# LWJGL: Textur ändern mit GL11.readPixels



## Friedhelm (15. Jan 2013)

Ich habe eine Szene mit einem 3D Objekt und einer Textur (kein Problem soweit, wird alles richtig angezeigt).

Jetzt versuche ich, kurz nach dem ich die Textur auf die Grafikkarte geschoben habe, wieder mit readPixels aus der Grafikkarte zu lesen und dann wieder Testweise in die Grafikkarte zu schrieben... einfach nur um sie zu modifizieren (Glow etc.). Das ist auch nur ein Test, um zu sehen ob readPixel arbeitet...

... tut es aber nicht. Weil ich bekomme dann nur Pixelmüll.

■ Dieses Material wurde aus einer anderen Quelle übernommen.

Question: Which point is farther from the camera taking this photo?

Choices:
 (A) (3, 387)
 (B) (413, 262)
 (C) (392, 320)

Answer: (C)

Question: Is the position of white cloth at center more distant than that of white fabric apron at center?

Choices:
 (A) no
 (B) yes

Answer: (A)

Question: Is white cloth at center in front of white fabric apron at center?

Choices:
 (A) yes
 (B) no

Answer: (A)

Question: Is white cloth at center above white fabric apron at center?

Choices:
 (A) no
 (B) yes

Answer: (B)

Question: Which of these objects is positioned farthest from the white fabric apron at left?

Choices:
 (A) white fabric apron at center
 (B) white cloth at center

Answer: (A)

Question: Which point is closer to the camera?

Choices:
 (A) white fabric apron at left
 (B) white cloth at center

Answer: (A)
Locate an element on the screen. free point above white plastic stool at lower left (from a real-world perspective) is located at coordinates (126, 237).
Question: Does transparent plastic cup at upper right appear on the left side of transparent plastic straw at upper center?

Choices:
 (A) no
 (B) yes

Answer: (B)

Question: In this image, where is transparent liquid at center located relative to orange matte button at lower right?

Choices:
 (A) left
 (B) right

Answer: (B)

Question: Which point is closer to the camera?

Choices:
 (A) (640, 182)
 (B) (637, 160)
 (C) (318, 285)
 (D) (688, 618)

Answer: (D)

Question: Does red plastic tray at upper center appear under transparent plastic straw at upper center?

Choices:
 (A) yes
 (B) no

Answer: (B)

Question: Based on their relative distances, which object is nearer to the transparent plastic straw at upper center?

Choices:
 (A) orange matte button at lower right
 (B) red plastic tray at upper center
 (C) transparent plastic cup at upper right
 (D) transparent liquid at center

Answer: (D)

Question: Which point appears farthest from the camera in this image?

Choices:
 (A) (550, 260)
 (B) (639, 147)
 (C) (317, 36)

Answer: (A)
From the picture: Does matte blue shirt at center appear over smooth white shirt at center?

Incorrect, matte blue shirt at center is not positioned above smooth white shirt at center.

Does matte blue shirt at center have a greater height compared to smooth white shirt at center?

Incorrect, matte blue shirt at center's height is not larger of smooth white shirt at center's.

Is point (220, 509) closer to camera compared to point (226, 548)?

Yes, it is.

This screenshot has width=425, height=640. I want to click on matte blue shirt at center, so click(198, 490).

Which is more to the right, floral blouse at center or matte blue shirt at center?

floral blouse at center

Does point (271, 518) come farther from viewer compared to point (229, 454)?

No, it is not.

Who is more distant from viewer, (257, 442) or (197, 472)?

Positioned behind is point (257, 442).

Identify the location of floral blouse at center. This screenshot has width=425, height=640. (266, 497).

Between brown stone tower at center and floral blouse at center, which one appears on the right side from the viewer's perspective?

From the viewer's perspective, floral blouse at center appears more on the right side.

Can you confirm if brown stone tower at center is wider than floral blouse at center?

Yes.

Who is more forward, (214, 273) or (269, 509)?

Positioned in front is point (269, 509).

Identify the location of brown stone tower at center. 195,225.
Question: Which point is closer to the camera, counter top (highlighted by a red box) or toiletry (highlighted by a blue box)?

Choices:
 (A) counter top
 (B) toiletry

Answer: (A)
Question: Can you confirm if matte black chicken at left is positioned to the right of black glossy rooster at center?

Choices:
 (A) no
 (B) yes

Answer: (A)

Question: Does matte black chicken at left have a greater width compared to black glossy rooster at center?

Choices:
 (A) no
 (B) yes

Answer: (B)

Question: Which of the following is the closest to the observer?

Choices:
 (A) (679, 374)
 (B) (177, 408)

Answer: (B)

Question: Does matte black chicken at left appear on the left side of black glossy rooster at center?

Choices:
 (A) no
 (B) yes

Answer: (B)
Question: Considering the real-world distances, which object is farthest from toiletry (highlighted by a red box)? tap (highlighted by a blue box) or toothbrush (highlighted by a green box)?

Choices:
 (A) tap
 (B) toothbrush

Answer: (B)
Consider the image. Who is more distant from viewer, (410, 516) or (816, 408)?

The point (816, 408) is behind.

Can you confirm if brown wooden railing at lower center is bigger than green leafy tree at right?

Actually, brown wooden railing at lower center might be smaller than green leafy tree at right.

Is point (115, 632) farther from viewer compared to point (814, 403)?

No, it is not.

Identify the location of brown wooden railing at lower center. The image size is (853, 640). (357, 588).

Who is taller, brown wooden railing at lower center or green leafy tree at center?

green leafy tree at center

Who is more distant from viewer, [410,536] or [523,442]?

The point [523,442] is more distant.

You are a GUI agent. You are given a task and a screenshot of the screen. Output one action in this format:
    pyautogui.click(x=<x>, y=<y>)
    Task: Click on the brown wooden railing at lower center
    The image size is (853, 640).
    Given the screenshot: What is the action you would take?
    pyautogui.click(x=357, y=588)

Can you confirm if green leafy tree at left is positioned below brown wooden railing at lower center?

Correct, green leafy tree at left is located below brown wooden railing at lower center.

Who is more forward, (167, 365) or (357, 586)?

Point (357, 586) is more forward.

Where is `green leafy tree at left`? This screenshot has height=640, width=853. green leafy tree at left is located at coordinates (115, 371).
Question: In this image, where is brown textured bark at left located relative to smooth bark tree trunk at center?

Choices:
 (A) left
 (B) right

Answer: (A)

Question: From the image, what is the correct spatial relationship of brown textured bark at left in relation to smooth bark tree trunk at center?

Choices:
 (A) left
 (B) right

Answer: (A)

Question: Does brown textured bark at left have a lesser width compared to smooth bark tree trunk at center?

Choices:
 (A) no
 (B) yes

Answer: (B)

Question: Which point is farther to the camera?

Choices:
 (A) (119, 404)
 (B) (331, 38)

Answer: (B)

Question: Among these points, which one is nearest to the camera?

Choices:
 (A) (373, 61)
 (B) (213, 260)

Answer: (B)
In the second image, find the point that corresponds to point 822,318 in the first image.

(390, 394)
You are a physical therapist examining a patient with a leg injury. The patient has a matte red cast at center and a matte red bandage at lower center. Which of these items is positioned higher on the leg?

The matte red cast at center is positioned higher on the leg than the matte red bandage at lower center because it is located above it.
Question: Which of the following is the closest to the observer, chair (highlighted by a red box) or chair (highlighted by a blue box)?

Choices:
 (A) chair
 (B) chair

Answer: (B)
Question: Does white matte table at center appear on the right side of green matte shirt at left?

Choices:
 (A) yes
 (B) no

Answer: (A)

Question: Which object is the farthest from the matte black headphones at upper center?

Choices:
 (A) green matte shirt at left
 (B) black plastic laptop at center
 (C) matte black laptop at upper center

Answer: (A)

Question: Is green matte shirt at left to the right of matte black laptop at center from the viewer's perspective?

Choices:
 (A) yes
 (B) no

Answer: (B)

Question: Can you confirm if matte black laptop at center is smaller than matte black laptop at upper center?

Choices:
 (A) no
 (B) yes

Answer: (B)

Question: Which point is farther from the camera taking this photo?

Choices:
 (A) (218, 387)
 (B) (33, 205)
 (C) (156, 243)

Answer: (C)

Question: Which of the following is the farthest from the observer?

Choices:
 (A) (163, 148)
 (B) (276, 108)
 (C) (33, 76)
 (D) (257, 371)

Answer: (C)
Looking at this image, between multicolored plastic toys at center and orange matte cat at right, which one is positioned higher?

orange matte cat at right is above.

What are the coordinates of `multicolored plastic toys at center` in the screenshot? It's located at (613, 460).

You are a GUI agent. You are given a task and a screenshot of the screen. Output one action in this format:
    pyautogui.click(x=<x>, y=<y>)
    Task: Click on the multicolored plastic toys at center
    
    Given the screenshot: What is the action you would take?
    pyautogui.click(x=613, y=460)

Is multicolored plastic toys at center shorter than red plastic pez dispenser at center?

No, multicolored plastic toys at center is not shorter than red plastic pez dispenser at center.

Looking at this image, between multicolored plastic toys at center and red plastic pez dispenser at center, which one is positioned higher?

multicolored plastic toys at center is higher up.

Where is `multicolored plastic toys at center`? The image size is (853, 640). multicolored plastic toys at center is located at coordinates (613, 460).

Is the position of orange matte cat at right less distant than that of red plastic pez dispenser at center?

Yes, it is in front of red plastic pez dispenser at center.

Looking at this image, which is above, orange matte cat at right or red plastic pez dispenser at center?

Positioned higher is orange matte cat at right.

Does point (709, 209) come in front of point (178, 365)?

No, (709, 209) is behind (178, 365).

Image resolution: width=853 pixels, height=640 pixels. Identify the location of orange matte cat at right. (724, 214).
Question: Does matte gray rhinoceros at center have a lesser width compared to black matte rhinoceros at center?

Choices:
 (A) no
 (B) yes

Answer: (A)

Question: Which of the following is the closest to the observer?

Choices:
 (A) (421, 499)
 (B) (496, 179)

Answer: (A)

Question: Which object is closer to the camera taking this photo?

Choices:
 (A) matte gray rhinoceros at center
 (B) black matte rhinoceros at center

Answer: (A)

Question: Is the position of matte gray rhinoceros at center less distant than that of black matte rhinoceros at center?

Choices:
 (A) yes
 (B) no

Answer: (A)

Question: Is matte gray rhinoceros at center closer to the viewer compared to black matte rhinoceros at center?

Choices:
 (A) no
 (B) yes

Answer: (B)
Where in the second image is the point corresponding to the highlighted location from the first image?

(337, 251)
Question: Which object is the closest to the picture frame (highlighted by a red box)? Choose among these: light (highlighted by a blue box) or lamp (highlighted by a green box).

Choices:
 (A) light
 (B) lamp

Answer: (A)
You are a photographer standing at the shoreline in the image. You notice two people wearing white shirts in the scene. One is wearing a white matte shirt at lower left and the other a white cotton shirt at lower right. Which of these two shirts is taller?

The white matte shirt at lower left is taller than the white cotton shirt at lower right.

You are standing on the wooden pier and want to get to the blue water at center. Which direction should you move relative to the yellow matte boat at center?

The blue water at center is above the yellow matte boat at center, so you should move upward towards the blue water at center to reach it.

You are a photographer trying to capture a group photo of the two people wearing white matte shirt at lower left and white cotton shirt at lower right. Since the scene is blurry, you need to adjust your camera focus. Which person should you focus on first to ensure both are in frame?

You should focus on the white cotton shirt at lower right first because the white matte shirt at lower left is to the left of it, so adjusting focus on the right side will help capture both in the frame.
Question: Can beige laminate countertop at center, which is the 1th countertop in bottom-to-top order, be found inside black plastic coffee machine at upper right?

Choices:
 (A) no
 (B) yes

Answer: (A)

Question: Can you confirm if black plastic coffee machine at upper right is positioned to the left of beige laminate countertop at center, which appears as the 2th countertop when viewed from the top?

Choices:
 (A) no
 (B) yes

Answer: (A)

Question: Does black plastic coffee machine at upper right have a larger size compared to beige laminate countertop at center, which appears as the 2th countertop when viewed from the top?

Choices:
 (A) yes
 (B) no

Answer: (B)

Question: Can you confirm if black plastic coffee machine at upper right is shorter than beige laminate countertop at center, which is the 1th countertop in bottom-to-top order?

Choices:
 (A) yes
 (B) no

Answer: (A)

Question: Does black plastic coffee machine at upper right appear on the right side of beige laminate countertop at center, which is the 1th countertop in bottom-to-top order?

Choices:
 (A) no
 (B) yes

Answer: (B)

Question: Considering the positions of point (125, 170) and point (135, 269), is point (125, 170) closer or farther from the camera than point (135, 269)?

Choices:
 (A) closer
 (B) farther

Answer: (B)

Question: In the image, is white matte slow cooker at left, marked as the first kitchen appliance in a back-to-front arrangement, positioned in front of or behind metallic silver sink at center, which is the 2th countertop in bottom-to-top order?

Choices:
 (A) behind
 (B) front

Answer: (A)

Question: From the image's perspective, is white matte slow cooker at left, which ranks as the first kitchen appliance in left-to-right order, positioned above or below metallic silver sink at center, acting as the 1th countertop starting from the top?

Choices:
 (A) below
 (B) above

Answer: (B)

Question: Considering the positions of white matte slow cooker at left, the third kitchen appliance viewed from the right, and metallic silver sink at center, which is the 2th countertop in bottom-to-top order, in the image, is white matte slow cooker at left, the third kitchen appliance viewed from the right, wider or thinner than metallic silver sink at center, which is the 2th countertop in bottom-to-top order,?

Wenn ich die Pixeldaten mit Grün fülle (0xff,0x00,x000,0xff => RGBA) ist alles ok und das 3D Objekt erstrahlt in einem satten Grün. Irgendwie werden die Pixeldaten mit readPixels nicht richtig gelesen oder verarbeitet.

Hat jemand einen Tip?




```
// Image-Daten (imageBuffer) in die Grafikkarte schreiben

IntBuffer textureData = BufferUtils.createIntBuffer(4); // * IntBuffer: RGB + Alpha *

GL11.glGenTextures(textureData); 
textureID = textureData.get(0);   
     
GL11.glBindTexture(GL11.GL_TEXTURE_2D, textureID); 
GL11.glTexImage2D(GL11.GL_TEXTURE_2D, 0, GL11.GL_RGBA, width, height, 0, GL11.GL_RGBA, GL11.GL_UNSIGNED_BYTE, imageBuffer); 


// * Textur aus der Grafikkarte lesen *

ByteBuffer pixels = ByteBuffer.allocateDirect(texture.getWidth()*texture.getHeight()*4);		

GL11.glBindTexture(GL11.GL_TEXTURE_2D, texture.getTextureID());
GL11.glReadPixels(0, 0, texture.getWidth(),texture.getHeight(), GL11.GL_RGBA, GL11.GL_UNSIGNED_BYTE, pixels);

// * Textur in die Grafikkarte schreiben *

GL11.glBindTexture(GL11.GL_TEXTURE_2D, texture.getTextureID()); 
GL11.glTexImage2D(GL11.GL_TEXTURE_2D, 0, GL11.GL_RGBA, texture.getWidth(), texture.getHeight(), 0, GL11.GL_RGBA, GL11.GL_UNSIGNED_BYTE, pixels);
```


----------



## Friedhelm (15. Jan 2013)

Achja, geht ja gar nicht mit LWJGL. Die Frage habe ich ja schon mal gestellt


----------



## Marco13 (15. Jan 2013)

Wenn es mit OpenGL an sich geht, sollte es auch mit LWJGL gehen. Aber WAS genau nicht geht, habe ich nicht nachvollzogen...


----------



## Friedhelm (15. Jan 2013)

Stimmt, es funktioniert mit "glGetTexImage" und nicht mit readPixels (kann man wohl nur einen Screenshot mit machen)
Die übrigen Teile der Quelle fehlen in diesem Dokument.